- Выбранный текст:
====

Здесь хочу заметить, что и в животном мире крылья не являются единственным органом, отрывающим существо от земли. С точки зрения аэродинамики и в результате многочисленных опытов было установлено, что ни утки, ни майские жуки не способны при помощи крыльев развить подъемную силу, способную оторвать их от земли, не говоря уже о том, чтобы нести тела по воздуху на сотни и тысячи (в случае уток) миль. Эта сила заложена в других загадочных резервуарах, которыми располагают летающие существа.

Эта интуиция в полной мере работала у двух великих изобретателей летающих аппаратов – Леонардо да Винчи и Татлина (у Леонардо меньше, у Татлина – больше). «Летатлин» был попыткой вернуться в тот золотой период развития авиации, который совсем недавно кончился, благодаря эксплуатации внеположной человеку технике – бензиновому двигателю, практическими расчетами лонжеронов, нервюр и т.д. А самое главное – целеполаганию.

У первых авиаторов цель была – полет. И самолет был – полетом. Цель и средства совпали, когда авиатор перемещал себя из позиции существа ходящего, в позицию существа летящего – тело и аппарат срастались. Аппарат, обладающий символической мощью подъема и выходящий из сердца и головы конструктора-провидца, не был отделен от его мысли, эмоции, плоти. Это был, скорее, алхимический орган, выращенный авиатором для того, чтобы переместить его в воздух. Причем здесь оправдывалось правило, сформулированное примерно тогда же Анри Бергсоном, что функция формирует орган для ее осуществления. Вот почему первые самолеты были собраны из органических материалов, почти телесных, почти человеческих – китовый ус, кожа, ткань, дерево. Самолет был органом полета, а не инструментом для него.

Вот почему первые авиаторы не боялись падения и смерти. Для них полет был изначальной стихией, в которой они уже располагались, прежде чем вырастили свой орган полета – тот просто перенес их в материальный план полета, в стихии которого они уже давно находились, пьянея от нее и ликуя. Такая радость превышает страх смерти. Птица не боится разбиться, хотя с ней это иногда случается.

Полет был, скорее, ближе написанию стихотворения, чем преодолению физического пространства при помощи физической машины.

====

- Представленные данные:
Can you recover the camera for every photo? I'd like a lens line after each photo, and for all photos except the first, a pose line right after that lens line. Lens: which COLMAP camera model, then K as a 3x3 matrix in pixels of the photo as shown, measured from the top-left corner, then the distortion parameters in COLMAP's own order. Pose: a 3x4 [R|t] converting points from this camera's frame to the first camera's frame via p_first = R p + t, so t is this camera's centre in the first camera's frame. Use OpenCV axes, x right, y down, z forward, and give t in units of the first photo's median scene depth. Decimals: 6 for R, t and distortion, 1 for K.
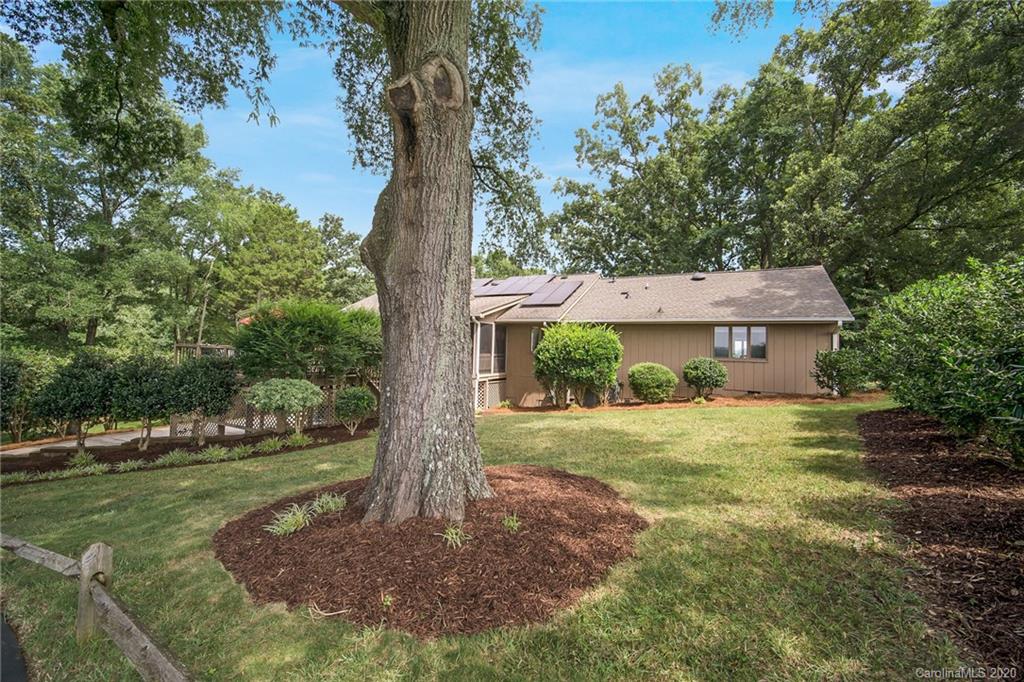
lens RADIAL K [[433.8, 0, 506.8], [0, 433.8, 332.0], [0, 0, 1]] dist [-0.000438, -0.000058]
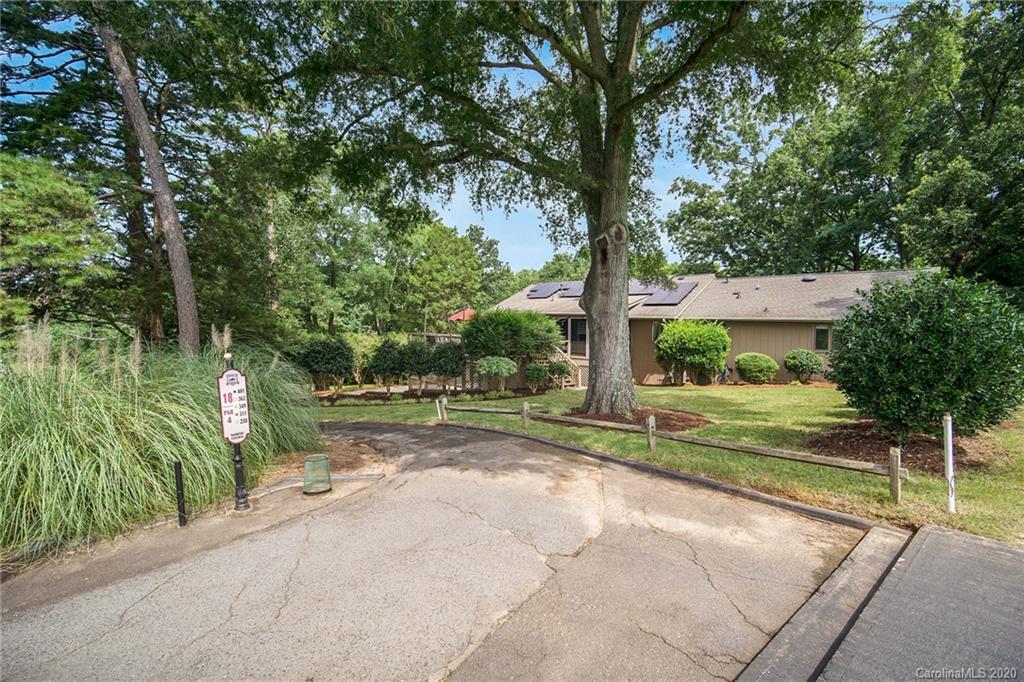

====

- Что требуется: Выведите, пожалуйста, без изменений отрывок из текста о полёте выше: всё начиная со слов «Вот почему первые авиаторы» и вплоть до слов «это иногда случается.».

- Письменное решение:
Вот почему первые авиаторы не боялись падения и смерти. Для них полет был изначальной стихией, в которой они уже располагались, прежде чем вырастили свой орган полета – тот просто перенес их в материальный план полета, в стихии которого они уже давно находились, пьянея от нее и ликуя. Такая радость превышает страх смерти. Птица не боится разбиться, хотя с ней это иногда случается.